During roughly the same period, both companies reached a $200 million settlement agreement concerning their various legal troubles. The settlement is intended to pay for anti-theft upgrades, plus partial reimbursement for any losses that owners had absorbed to date.
All the while both Hyundai and Kia insisted that the real problem was the Kia Boyz and their online exploits, not their vulnerable vehicle designs.
The Digital Boogeyman
TikTok has had a tumultuous few years. On top of its Kia Challenge woes, it’s also come under fire from the U.S. Congress regarding its Chinese ownership, with legislation passed that requires its parent company to sell to an outside party or face a ban in the United States.
While it’s tempting to cast TikTok as some kind of global destabilizing force, making them by extension the catalyst of Kia Boyz chaos, it’s more instructive to view the situation as an example of how any form of social media can amplify the exploitation of a company’s strategic decisions on a massive scale.
Automakers and their suppliers have made major mistakes in the past—some arguably worse than Hyundai and Kia’s cost-cutting—but this time, the online echo chamber sparked a viral crime wave that was tailor-made for mainstream media hand-wringing. It turns out that thousands of videos of Kias fishtailing through suburban neighborhoods is more than enough to put you on the national nightly news.
Had there been a history of endlessly shared images of Ford Pintos self-immolating, or roving teens maliciously blowing up Takata airbags on camera with a well-placed hammer hit on the front bumper, then perhaps Hyundai and Kia would have thought twice about the potential consequences of an absent immobilizer. Instead, the Korean automakers became the first auto industry victims of digital clout chasing, and were caught wildly flat-footed in attempting to respond to legions of irate customers.
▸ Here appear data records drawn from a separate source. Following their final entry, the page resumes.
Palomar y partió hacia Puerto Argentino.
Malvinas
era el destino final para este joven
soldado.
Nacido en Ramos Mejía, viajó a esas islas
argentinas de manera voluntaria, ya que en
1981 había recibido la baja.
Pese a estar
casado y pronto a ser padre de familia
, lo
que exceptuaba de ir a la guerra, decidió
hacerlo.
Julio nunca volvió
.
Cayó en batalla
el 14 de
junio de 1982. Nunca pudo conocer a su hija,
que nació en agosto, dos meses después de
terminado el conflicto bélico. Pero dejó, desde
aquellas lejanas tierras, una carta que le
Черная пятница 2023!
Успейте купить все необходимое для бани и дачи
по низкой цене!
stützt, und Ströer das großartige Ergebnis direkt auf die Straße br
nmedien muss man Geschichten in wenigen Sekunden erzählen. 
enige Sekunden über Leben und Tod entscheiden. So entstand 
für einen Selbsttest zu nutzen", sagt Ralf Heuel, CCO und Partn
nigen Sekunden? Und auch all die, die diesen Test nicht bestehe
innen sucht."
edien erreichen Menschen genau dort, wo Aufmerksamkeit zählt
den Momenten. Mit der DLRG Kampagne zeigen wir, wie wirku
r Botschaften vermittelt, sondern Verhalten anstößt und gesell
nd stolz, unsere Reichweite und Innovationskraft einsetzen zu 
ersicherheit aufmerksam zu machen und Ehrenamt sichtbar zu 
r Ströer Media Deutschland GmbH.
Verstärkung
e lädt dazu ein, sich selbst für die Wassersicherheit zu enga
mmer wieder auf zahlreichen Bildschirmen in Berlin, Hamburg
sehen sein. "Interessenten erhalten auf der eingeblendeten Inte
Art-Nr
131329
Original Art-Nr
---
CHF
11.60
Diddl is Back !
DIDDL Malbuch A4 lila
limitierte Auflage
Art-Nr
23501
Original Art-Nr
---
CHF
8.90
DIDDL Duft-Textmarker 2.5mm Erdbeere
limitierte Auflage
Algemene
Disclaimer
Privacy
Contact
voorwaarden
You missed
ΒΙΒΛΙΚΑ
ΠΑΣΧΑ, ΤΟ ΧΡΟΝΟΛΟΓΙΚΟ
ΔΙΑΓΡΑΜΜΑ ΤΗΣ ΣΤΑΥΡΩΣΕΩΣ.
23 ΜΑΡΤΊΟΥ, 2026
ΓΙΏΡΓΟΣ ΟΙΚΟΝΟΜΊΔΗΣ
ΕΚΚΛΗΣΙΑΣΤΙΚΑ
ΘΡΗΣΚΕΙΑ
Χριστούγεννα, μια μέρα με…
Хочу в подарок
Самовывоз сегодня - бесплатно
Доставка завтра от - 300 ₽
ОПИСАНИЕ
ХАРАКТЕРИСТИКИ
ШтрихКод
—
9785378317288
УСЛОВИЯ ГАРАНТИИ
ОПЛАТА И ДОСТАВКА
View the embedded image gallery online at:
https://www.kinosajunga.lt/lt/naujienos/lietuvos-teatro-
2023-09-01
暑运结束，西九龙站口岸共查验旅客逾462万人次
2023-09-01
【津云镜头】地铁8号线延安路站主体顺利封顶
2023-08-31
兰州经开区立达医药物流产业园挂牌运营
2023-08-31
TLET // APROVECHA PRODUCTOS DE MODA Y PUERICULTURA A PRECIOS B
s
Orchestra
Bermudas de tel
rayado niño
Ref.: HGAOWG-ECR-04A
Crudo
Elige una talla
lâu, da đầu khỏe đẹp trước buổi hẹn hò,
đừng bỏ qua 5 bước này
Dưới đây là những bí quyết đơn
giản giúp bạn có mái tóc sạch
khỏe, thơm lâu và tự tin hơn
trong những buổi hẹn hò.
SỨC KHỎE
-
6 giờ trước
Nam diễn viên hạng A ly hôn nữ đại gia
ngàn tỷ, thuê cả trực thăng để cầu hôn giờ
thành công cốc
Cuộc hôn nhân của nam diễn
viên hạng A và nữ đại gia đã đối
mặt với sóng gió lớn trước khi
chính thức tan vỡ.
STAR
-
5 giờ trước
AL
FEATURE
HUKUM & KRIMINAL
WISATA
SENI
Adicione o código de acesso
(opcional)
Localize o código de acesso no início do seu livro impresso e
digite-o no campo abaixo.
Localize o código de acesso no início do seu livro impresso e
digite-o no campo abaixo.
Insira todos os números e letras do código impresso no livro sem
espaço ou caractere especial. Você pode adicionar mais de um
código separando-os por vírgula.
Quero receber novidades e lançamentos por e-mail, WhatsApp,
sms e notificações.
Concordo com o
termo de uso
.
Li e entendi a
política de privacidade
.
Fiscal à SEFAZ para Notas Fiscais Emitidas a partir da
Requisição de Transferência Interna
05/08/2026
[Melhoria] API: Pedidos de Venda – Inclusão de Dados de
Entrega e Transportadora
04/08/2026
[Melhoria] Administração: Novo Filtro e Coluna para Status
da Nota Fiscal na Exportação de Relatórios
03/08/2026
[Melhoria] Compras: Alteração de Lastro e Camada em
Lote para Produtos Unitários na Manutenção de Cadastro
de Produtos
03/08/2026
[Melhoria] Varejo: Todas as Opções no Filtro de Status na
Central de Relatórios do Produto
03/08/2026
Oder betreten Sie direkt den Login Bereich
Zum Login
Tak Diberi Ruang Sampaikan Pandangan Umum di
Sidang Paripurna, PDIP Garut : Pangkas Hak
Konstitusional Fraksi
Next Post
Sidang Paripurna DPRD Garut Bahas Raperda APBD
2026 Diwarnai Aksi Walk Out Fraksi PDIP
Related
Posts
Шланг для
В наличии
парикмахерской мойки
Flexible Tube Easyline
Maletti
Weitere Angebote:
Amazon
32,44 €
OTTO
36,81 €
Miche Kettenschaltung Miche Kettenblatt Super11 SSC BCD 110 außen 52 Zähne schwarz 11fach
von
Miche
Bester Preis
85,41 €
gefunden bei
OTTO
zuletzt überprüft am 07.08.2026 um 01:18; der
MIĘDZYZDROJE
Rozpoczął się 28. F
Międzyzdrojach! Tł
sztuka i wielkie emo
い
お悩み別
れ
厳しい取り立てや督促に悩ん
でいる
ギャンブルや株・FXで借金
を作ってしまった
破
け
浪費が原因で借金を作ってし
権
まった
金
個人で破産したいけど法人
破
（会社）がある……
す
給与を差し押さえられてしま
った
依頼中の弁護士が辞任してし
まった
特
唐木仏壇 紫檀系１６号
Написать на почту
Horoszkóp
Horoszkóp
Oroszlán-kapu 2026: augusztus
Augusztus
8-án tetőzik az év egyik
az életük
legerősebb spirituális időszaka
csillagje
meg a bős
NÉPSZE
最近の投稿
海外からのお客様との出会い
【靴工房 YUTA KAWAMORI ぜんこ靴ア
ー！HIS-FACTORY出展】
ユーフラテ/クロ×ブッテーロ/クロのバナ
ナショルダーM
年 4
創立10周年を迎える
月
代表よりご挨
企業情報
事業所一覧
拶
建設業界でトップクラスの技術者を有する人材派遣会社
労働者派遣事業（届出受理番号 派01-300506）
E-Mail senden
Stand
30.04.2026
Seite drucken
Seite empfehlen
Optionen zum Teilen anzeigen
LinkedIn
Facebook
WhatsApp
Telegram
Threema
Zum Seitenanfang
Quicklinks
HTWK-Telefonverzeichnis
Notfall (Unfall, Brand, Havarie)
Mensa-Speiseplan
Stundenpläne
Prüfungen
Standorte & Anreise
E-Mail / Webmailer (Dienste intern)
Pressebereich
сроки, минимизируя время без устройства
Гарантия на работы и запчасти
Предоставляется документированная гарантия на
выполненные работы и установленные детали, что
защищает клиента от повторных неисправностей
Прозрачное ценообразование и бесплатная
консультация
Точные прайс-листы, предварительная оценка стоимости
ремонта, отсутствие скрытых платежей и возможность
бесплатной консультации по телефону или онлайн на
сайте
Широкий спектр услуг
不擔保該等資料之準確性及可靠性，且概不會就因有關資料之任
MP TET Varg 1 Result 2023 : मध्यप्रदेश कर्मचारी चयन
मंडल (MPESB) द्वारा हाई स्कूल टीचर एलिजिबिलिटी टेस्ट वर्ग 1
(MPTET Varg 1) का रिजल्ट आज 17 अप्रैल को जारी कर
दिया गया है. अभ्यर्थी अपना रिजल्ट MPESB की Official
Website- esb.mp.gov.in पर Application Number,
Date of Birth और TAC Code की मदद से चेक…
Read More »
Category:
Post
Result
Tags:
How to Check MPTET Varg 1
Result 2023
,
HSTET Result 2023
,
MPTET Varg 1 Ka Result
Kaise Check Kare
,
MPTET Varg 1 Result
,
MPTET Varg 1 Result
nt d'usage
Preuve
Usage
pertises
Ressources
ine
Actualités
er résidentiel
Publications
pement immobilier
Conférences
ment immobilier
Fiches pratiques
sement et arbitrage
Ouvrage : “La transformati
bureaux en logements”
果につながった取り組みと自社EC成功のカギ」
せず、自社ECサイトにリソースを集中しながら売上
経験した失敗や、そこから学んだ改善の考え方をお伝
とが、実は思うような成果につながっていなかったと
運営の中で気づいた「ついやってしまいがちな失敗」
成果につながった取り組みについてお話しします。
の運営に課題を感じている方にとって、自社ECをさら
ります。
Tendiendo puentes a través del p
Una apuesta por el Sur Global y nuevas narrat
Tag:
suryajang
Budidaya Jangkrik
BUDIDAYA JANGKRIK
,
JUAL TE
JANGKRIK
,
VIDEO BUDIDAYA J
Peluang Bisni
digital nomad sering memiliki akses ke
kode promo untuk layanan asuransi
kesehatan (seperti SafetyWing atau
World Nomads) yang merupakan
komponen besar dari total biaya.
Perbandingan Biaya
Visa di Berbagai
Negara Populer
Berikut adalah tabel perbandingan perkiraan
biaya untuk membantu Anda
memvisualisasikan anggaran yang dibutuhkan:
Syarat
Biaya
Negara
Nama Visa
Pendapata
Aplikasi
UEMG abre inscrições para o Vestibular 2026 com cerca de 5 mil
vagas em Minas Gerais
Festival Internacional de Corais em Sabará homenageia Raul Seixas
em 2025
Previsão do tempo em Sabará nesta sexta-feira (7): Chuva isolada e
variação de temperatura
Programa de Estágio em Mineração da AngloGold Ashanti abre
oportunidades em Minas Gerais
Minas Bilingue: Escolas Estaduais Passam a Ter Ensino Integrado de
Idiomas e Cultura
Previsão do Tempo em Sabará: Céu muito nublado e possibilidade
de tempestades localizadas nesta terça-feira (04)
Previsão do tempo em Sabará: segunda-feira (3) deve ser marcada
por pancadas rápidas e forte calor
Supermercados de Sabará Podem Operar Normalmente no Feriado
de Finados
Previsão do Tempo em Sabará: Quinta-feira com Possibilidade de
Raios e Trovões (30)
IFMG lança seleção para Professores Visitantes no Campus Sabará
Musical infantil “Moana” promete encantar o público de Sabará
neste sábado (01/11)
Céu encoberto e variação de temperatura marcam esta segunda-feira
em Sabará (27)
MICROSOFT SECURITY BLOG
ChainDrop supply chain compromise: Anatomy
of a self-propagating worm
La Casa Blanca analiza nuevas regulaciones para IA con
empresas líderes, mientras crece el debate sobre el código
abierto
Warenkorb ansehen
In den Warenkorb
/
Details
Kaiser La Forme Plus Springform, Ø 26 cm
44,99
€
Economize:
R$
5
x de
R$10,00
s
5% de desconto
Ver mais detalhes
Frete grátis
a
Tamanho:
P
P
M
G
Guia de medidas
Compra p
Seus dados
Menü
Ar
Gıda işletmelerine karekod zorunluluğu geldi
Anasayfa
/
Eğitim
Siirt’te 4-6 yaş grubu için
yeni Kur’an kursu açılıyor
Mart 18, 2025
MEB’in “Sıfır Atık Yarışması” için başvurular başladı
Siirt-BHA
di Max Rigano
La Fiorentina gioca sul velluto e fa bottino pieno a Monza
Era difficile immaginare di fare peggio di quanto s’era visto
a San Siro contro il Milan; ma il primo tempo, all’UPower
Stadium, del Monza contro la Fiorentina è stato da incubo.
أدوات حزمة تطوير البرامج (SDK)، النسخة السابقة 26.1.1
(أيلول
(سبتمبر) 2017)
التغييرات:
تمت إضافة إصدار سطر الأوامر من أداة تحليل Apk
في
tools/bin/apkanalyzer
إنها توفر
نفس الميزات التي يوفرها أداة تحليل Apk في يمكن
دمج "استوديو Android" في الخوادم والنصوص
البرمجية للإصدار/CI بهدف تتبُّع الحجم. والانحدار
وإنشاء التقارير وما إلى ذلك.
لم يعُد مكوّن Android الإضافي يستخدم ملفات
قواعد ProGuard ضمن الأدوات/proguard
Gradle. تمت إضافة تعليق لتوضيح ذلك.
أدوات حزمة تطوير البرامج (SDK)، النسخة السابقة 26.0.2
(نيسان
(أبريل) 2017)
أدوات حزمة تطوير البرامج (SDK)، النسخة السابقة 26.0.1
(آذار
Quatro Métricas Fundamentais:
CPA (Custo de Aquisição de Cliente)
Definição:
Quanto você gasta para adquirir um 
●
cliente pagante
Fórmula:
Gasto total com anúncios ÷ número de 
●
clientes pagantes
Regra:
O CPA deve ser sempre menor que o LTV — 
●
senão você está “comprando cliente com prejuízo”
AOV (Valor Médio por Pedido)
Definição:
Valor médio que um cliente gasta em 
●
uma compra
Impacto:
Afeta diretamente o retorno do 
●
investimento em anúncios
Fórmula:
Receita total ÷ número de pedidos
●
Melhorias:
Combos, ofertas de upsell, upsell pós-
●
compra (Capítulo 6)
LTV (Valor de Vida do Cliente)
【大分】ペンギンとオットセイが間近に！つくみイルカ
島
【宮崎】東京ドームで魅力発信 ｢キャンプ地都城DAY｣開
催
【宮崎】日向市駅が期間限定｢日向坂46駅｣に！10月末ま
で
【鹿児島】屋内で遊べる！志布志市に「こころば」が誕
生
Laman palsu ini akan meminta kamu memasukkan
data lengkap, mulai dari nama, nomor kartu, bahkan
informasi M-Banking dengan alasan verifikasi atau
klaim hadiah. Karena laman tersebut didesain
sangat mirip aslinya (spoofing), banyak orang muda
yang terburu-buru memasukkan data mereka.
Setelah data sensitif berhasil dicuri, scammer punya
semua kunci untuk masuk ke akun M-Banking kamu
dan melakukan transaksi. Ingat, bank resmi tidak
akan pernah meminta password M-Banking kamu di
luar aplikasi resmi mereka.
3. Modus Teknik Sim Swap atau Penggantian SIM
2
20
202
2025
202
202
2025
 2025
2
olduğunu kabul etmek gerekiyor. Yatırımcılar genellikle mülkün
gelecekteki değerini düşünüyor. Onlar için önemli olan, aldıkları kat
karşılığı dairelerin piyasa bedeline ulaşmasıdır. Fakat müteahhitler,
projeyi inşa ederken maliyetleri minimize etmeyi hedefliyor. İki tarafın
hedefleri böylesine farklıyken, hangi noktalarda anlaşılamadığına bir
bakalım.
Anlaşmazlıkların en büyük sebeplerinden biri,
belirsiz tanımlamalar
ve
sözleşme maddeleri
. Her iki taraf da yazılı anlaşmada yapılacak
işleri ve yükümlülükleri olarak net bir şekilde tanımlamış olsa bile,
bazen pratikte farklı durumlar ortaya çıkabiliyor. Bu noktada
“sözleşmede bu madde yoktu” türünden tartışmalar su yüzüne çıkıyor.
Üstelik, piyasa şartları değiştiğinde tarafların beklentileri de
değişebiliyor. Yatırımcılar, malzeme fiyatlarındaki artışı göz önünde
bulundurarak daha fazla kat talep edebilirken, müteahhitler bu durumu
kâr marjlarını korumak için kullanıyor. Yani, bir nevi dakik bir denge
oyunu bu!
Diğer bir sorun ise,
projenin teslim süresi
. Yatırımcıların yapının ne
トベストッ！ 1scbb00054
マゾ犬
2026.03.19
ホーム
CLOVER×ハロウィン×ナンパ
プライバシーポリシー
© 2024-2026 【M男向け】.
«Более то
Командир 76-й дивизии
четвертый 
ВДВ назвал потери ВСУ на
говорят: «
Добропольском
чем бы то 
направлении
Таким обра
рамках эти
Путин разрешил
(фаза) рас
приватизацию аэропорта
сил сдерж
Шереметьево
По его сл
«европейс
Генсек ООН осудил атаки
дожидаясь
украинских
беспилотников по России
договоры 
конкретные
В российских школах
Oh, and about those owners: despite the money that was eventually spent to remediate the lack of theft protection on their vehicles, they are still facing down long-term Kia Boyz consequences that will persist even after the corporations involved have amortized the cost of their various interventions.
Skyrocketing insurance rates (for those who can even find a willing underwriter) hurt the pocketbooks of the generally working-class demographic that makes up the backbone of Kia and Hyundai’s affordable (and older) offerings. Then there’s the lingering question of what kind of stigma will be attached to these easy-to-steal models on the secondhand market, potentially contributing to diminished resale value and a second financial sting when it’s time to move on to a new vehicle.
The real victims of the Kia Boyz antics aren’t the massive corporations forced to deploy cash reserves to deal with a problem created by their own unwillingness to invest in their own products. In the end, it’s always the customer who ends up paying the price.